At the end of the study, body weight, mean blood pressure, and lipid fractions were higher in MetS pigs compared with lean pigs (Table 1). Fasting glucose did not differ among the groups, but fasting insulin and HOMA-IR levels were elevated in the MetS group, indicating prediabetic MetS. Heart rate was higher in the MetS group compared with the lean group, but cardiac output, stroke volume, and LV ejection fraction were similar among the groups, as were LVMM and SVR (Table 1). Myocardial perfusion similarly decreased in the MetS and MetS + ELAM groups. Myocyte cross-sectional area was similar among the groups (Fig. 1A).
Table 1.
Parameter | Lean | MetS | MetS + ELAM |
---|---|---|---|
Body weight, kg | 70.0 ± 10.9 | 92.0 ± 3.8* | 91.7 ± 3.4* |
Mean blood pressure, mmHg | 99.6 ± 9.7 | 122.8 ± 11.2* | 119.3 ± 2.2* |
Total cholesterol, mg/dl | 82.5 (76.0–90.5) | 414.0 (331.0–506.8)* | 383.5 (306.8–410.3)* |
HDL-cholesterol, mg/dl | 47.7 ± 5.9 | 134.1 ± 29.7* | 124.8 ± 37.7* |
LDL-cholesterol, mg/dl | 33.8 (26.4–40.3) | 369.7 (213.4–489.6)* | 286.4 (262.6–468.1)* |
Triglycerides, mg/dl | 7.8 ± 2.1 | 18.8 ± 3.4* | 21.2 ± 6.9* |
Fasting glucose, mg/dl | 101.0 ± 2.7 | 103.7 ± 16.1 | 107.2 ± 12.5 |
Fasting insulin, µU/ml | 0.4 (0.3–0.5) | 0.7 (0.7–0.8)* | 0.7 (0.7–0.8)* |
HOMA-IR score | 0.6 (0.6–0.7) | 1.9 (1.5–1.9)* | 1.9 (1.8–2.0)* |
Heart rate, beats/min | 74.6 ± 5.2 | 82.7 ± 4.4* | 81.0 ± 2.5* |
Cardiac output, l/min | 5.4 ± 0.8 | 6.0 ± 1.0 | 5.7 ± 1.0 |
Stroke volume, ml | 72.3 ± 5.4 | 71.1 ± 5.4 | 73.8 ± 5.7 |
Ejection fraction, % | 58.8 ± 6.7 | 53.5 ± 5.4 | 54.4 ± 2.3 |
Left ventricular muscle mass, g | 140.0 ± 23.9 | 146.5 ± 27.1 | 145.7 ± 24.6 |
Systemic vascular resistance, mmHg⋅min⋅ml−1 | 1,443.7 ± 206.0 | 1,670.1 ± 343.5 | 1,708.5 ± 285.7 |
Myocardial perfusion, ml·min−1·g−1 | 1.08 ± 0.15 | 0.85 ± 0.10* | 0.82 ± 0.20* |
Values are means or medians (interquartile ranges); n = 6 pigs/group. MetS, metabolic syndrome; ELAM, elamipretide; HOMA-IR, homeostasis model assessment of insulin resistance.
P < 0.05 vs. the lean group.
ELAM improves EC mitochondrial density.
The number of mitochondria interspersed among myofibrils was similar in all groups, yet EC mitochondrial density was considerably lower in the MetS group compared with the lean group but normalized in the ELAM-treated group (Fig. 1B). CD31/TOM-20 colocalization decreased in MetS pigs compared with lean pigs but was fully restored in MetS + ELAM pigs (Fig. 2). Similarly, EC cardiolipin content decreased in MetS pigs compared with lean pigs but was restored to normal levels in MetS + ELAM pigs (Fig. 2).
ELAM attenuates EC oxidative stress and apoptosis.

● ● ● ● ●

== Task requirements ==
#1 Answer these questions about the excerpt on metabolic syndrome in pigs:
(a) According to the opening paragraph, which fasting measure did not differ among the groups?
(b) How many pigs were in each group?
(c) What happened to EC cardiolipin content in MetS + ELAM pigs?
#2 Set down, word for word, the stretch of the excerpt on metabolic syndrome in pigs from "The number of" through "levels in MetS + ELAM pigs (Fig. 2).".

● ● ● ● ●

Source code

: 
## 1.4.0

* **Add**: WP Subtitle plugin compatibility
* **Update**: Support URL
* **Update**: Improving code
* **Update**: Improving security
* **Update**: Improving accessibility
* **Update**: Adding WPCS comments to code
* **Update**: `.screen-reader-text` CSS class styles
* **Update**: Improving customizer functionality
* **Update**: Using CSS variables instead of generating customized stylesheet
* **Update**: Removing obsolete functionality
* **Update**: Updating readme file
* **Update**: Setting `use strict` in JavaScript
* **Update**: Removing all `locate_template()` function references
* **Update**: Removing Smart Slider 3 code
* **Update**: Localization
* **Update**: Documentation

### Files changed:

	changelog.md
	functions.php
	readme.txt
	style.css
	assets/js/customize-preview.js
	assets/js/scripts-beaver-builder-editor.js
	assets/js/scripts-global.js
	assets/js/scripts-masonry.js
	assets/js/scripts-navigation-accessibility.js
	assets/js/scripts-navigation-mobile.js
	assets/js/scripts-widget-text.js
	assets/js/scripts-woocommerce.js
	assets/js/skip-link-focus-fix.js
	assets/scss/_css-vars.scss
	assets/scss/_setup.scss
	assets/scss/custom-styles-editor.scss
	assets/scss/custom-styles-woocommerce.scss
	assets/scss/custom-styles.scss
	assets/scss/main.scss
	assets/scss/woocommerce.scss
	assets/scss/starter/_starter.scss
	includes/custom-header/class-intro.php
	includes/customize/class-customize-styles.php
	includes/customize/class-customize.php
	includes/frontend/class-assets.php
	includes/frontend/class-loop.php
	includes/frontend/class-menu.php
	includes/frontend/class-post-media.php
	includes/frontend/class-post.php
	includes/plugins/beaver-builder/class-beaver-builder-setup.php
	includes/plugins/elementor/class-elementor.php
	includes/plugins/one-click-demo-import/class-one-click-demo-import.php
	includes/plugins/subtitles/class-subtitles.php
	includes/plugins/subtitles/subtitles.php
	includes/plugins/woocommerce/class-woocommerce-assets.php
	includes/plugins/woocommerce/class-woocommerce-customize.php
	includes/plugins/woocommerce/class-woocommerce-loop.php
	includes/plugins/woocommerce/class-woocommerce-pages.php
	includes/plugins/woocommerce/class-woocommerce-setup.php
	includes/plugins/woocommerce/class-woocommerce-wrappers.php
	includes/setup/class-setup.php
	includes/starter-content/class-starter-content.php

● ● ● ● ●

== Answer list ==
#1
(a) Fasting glucose.
(b) Six pigs per group.
(c) It was restored to normal levels.

#2
The number of mitochondria interspersed among myofibrils was similar in all groups, yet EC mitochondrial density was considerably lower in the MetS group compared with the lean group but normalized in the ELAM-treated group (Fig. 1B). CD31/TOM-20 colocalization decreased in MetS pigs compared with lean pigs but was fully restored in MetS + ELAM pigs (Fig. 2). Similarly, EC cardiolipin content decreased in MetS pigs compared with lean pigs but was restored to normal levels in MetS + ELAM pigs (Fig. 2).